Bible study: Isaiah 66:18–24
‘You can make the Bible say whatever you want’
An article in a university’s Student Union newspaper recently attacked Christian Union members for their approach to the Bible:
These people plunder the pages in search of sound bites: phrases to fit specific dilemmas, sentences to condemn the ungodly . . . The funniest thing, though, is that I am sure I can find a quotation saying the exact opposite to anyone who bashes me with biblical curses. This book is not a whole. It was not all written 2,000 years ago by a biblical Jackie Collins.
There are different texts by different authors, in very different contexts: to treat them as a whole is a downright travesty.
It is a familiar charge: ‘You can make the Bible say whatever you want,’ we are told. Of course, that is right; you can. In the arguments over whether Jesus is the only way to God, or the morality of homosexual sex, both sides quote Scripture. Is that because there is contradictory teaching in the Bible, so that it supports both positions in different places? Or is it because one of the groups, at least, is misinterpreting it?
The answer depends on the nature of the Bible. The student writer has focused on the key issue: is it a single book, a whole, a unity or not? If not, we cannot expect it to speak with one voice. There will be different strands of teaching that often contradict each other; so we will be free to pick and choose whichever parts suit us. But if the Bible is a whole, that approach will not be open to us. Instead, we will need to work hard to see how the different parts fit together.
The Bible is one book
The Bible certainly contains a diverse collection of writings: sixty-six books written by about forty different human authors over a considerable period of time. But it still holds together as a unity. Fundamentally, it is just one book written by one author with one main subject. The author is God. The apostle Paul wrote: ‘All Scripture is God-breathed’ (2 Timothy 3:16). What the human authors wrote still bears the marks of their different personalities, situations and writing styles, but it is not simply their message; it is God’s Word. He ensured by his Spirit that they wrote exactly what he wanted them to write. As a result, they combine to present a united message that focuses on one main subject: Jesus Christ and the salvation God achieves through him. Jesus said, speaking of the Old Testament: ‘These are the Scriptures that testify about me’ (John 5:39). The Old Testament points forward to him as the coming Saviour. The New Testament proclaims him to be that Saviour and calls on all people to believe and obey him.
The unity of the Bible should have significant implications for the way in which we read it. We should be aware not just of the immediate context of a text (the chapter or book in which it is found), but of the overall context (how it fits in the Bible as a whole). We need to have a sense of the framework of the Bible to help us to work out how an individual text fits within it. That is the aim of my previous book, God’s Big Picture. It seeks to give a chronological overview of the Bible’s story-line, starting at Genesis and ending in Revelation. That should equip readers to navigate their way around the Scriptures.

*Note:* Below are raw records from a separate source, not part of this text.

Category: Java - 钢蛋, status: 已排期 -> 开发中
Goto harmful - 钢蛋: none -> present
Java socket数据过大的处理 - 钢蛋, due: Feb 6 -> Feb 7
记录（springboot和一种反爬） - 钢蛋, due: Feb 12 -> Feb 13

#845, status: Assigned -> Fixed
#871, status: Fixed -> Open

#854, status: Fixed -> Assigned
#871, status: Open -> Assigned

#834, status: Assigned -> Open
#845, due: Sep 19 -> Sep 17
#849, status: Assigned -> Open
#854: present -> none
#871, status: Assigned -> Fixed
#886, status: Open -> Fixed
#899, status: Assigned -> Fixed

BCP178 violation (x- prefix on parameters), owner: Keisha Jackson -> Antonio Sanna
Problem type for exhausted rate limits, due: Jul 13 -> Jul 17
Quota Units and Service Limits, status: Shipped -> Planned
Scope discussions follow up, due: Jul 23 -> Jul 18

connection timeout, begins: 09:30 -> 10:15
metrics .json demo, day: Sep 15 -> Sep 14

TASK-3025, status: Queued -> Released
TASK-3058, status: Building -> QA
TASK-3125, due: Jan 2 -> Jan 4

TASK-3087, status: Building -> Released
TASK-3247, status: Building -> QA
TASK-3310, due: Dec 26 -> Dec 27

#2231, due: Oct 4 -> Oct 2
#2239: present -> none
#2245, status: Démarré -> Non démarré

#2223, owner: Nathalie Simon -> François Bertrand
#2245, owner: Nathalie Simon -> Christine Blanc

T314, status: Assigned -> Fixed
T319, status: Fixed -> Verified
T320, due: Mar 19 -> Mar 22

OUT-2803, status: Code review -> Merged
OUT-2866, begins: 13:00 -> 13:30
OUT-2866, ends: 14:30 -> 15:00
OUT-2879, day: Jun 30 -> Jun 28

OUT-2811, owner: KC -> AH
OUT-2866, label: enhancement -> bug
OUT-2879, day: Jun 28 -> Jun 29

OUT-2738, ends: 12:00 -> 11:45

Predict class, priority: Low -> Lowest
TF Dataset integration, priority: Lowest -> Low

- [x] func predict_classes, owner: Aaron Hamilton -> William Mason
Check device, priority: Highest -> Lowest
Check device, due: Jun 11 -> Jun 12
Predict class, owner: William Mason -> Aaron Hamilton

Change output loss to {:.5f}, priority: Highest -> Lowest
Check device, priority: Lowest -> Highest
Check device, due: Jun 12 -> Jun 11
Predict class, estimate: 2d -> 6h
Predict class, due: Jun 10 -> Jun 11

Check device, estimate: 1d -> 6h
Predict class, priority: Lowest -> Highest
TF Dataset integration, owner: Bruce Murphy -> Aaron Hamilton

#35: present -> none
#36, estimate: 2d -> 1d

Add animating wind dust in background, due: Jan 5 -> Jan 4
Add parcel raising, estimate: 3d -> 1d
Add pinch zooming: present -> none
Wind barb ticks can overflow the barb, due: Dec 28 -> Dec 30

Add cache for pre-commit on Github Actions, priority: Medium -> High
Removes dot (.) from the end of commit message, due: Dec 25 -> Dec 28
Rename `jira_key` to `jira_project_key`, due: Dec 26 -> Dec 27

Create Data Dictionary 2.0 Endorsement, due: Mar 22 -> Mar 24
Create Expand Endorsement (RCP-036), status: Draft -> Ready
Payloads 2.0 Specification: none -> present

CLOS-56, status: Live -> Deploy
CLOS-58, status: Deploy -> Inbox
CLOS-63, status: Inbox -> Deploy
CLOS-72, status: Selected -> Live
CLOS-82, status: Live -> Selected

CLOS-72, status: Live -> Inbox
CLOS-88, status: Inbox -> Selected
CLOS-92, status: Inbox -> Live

If God’s Big Picture provides a map of the Bible, Life’s Big Questions aims to help readers know how to use it. I will take six different themes and see how each unfolds through Scripture. I have deliberately chosen a wide range of subjects: our identity as humans, money and possessions, sex and marriage, mission and the Holy Spirit. I hope that this will give the reader confidence to begin to apply the same methodology to other themes.
It will help if you have read God’s Big Picture first, but that is not essential. The first chapter of this book looks at the theme of God’s king in the Bible. It will cover ground familiar to readers of the previous book, showing how the Bible focuses on Christ. This should provide a bridge between the two books, repeating the framework of God’s Big Picture, which will also undergird the following chapters.